··· Record set

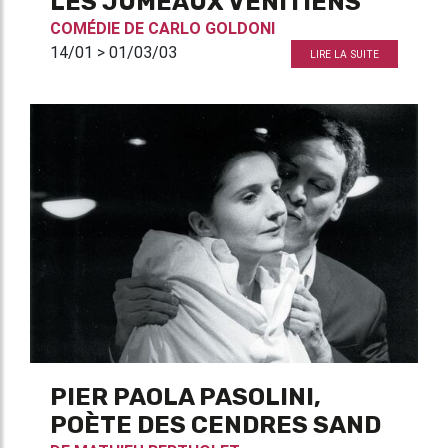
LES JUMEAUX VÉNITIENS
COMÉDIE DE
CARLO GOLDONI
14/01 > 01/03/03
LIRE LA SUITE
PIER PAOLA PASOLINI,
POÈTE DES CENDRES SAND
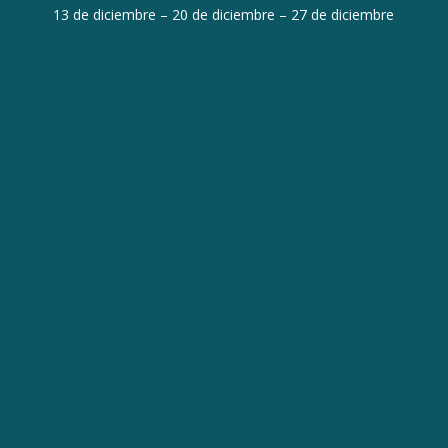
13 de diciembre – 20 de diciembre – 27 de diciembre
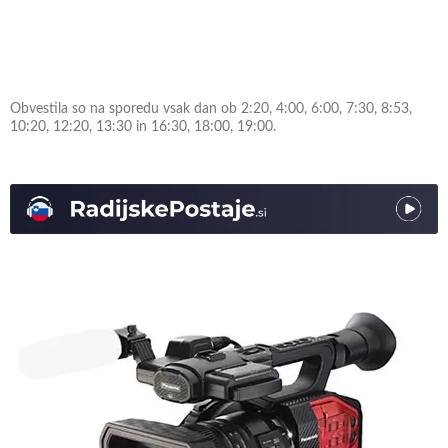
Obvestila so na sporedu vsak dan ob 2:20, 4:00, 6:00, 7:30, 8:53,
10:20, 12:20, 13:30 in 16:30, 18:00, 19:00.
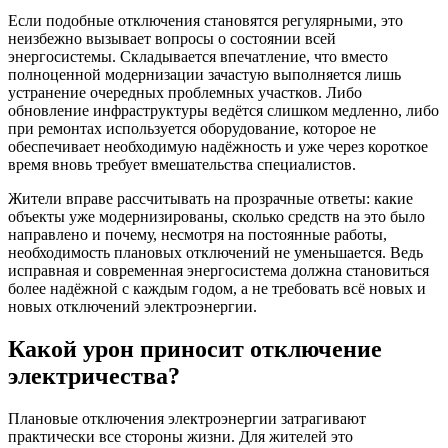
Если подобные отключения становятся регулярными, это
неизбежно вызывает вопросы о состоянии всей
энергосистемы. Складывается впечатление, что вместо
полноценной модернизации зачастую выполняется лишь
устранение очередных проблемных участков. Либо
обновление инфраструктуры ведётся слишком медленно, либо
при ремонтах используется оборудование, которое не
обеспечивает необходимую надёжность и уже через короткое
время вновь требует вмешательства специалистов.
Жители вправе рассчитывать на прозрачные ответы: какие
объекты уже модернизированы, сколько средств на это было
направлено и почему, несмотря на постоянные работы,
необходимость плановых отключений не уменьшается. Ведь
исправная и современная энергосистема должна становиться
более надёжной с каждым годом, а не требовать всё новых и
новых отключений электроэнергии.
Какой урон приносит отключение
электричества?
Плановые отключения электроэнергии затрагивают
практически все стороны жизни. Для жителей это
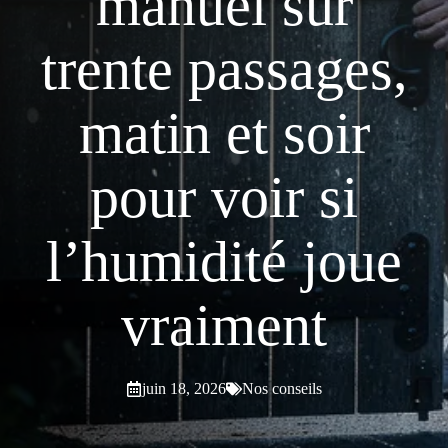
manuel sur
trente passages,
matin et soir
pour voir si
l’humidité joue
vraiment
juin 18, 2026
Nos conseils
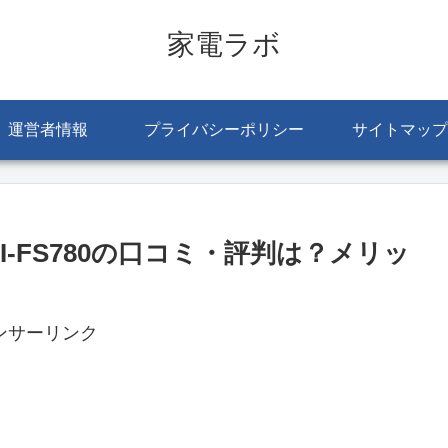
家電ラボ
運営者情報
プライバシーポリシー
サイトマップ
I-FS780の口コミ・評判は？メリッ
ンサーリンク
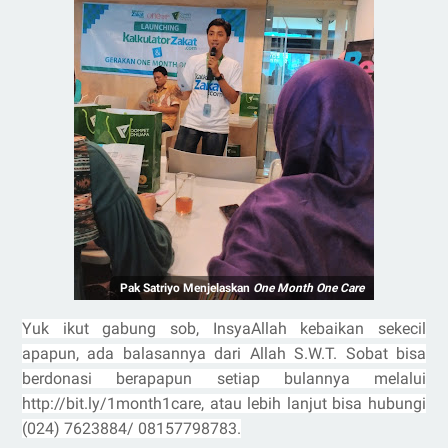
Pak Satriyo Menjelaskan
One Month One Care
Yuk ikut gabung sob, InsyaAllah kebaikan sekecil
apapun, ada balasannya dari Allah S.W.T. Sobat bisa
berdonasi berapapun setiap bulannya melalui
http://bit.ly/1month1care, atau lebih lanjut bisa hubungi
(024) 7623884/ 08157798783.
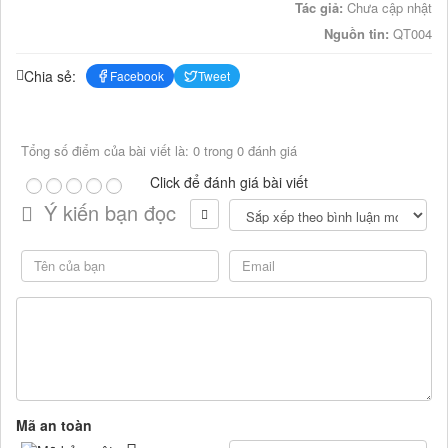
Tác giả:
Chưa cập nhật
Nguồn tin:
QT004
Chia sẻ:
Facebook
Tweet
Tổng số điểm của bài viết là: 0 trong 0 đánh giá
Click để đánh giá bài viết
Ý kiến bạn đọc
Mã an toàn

······
··· Record set

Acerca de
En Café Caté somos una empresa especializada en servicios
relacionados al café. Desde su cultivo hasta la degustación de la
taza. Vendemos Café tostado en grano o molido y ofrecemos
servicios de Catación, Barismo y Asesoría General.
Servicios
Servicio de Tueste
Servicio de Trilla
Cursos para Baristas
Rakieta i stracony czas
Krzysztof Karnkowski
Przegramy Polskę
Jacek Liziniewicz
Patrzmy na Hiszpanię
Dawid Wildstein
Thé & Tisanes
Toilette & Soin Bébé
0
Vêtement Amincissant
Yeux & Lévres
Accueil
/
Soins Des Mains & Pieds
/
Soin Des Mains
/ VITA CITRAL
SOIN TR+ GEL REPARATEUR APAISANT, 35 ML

······

Recast as a numbered list the lines from the line with "Obvestila so na" to the line with "10:20, 12:20, 13:30 in 16:30, 18:00, 19:00.", both included, leaving out any blank lines.

1. Obvestila so na sporedu vsak dan ob 2:20, 4:00, 6:00, 7:30, 8:53,
2. 10:20, 12:20, 13:30 in 16:30, 18:00, 19:00.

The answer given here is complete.